Conditions include 1/ not forgetting, 2/ loss of location, 3/ synaesthesia (auras), 4/ switching personalities, 5/ constant hallucination (audio), 6/ becoming a tiger, 7/ becoming unreal, 8/ waking up dead, 9/ feeling other people’s pain. For all the details I refer you to the book itself. Instead, let’s pick a few gems of insight and narrative and comment on them.
Selected and annotated quotes
Maybe it is still better to read a book on paper, make less highlights and just have fewer problems?
85/86 synaesthesia, Vilayanur Ramachandran, round blob vs. jagged piece, naming them bouba vs kiki
In this experiment on synaesthesia the close relationship between perception of shape and sound or language comes to the front. Love it.
96 the dress. a classical example. straightforward indication of two entirely equally valid modes of perception, prevalent in the population. Beside the two main modes, there is a few lower but equally stable side modes, too.
I have seen this come through back then but wasn’t so impressed as this time round. The picture is really very good and-just-works for everyone I have shown it to.

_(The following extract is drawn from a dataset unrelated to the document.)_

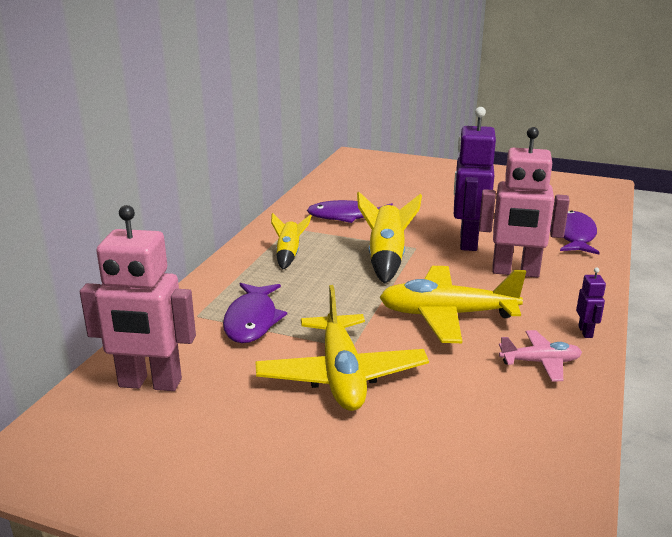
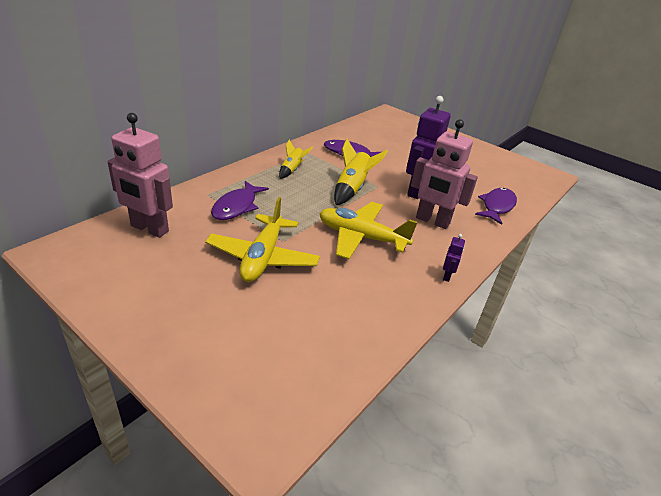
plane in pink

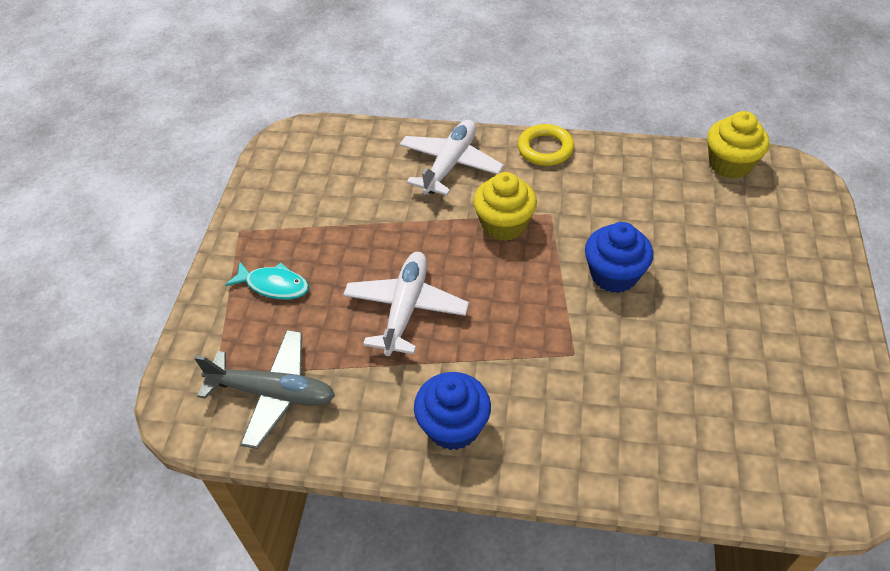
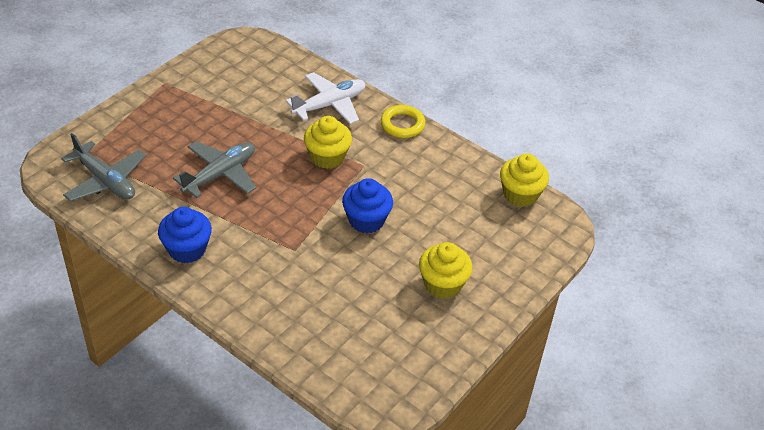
fish in turquoise
plane in grey (no. 2 from left)
cupcake in yellow (no. 2 from left)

Myself I seem to be able to see both black/blue and white/gold while others always see it in the same colors.
143 David Rosenhan, 1973 experiment, schizophrenia psychiatry admission experiment
Even if the Rosenhan’s rigor in that study is subject to veritable criticism, the idea is interesting and it certainly just makes for a great story.
145 Ganzfeld technique sensory deprivation, ping pong balls on eyes and white noise on the headphones.
Very interesting sensory deprivation experimental technique. I have heard about this one previously, have tried it once I think but found it stupid at that time and didn’t get good results because probably I just was too impatient. Things to do.
146 Oliverc Sacks, the brain doesn’t tolerate inactivity
Oliver Sacks is well known and just putting some more matter on the the sensory deprivation technique of creating hallucinations, this is a crisp way of putting it. If in a deprived state without any changes in stimulation, the brain amplifies its own random fluctuations into fully fledged but spurious experiences.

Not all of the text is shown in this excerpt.